PURPOSE: To identify the approximately 12% with inherited cancer predisposition, all men with metastatic prostate cancer (mPC) should be offered germline genetic testing. This guides treatment choices and impacts cancer prevention in the family. Limited genetic services globally present a barrier to testing. This study tested a potential solution, "mainstreaming," where counseling and testing are performed by the patient's oncologist. PATIENTS AND METHODS: Men with mPC at three Australian sites were offered germline genetic testing at their medical oncology appointment. Panel testing (ATM, BRCA1, BRCA2, BRIP1, CHEK2, EPCAM, FANCA, HOXB13, MLH1, MSH2, MSH6, NBN, PALB2, PMS2, RAD51D, and TP53) was performed on saliva/blood (Invitae, San Francisco, CA). Primary outcomes were clinician and patient satisfaction. Secondary outcomes included mutation rates and resource allocation.

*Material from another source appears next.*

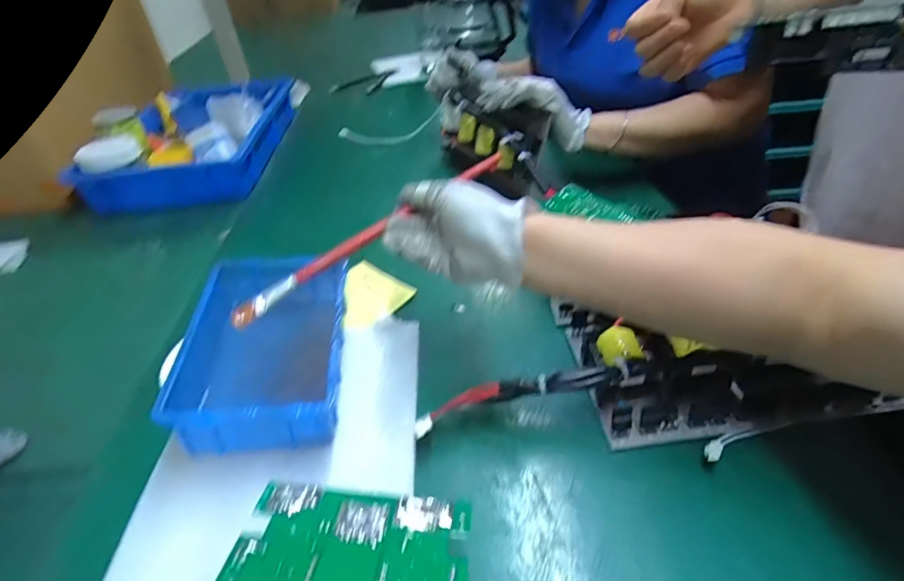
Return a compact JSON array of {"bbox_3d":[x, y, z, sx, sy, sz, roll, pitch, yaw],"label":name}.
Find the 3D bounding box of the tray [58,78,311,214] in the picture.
[{"bbox_3d":[-0.479,-0.304,0.934,0.288,0.097,0.422,-7,39,-2],"label":"tray"}]

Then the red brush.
[{"bbox_3d":[-0.068,-0.044,0.406,0.253,0.014,0.015,-33,43,-4],"label":"red brush"}]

RESULTS: Of 66 men offered testing, 63 (95%) accepted. Four pathogenic variants were identified (two BRCA2, one NBN, and one MSH6). Fifty patients and nine clinicians completed questionnaires. Satisfaction was high. All patients were pleased to have had testing overall, 98% (46 of 47) to have had testing at their usual oncology appointment, and all to receive results from their usual specialist, rather than a separate genetics appointment. A total of 88% (7 of 8) of clinicians felt confident, and all were satisfied with mainstreaming. Mainstreaming was resource efficient, requiring 87% fewer genetic consultations than traditional genetic counseling. CONCLUSION: This study demonstrates that mainstreaming of men with mPC is feasible, resource efficient, and satisfactory for clinicians and patients. Widespread implementation as standard of care would facilitate timely access to genetic testing for men with mPC.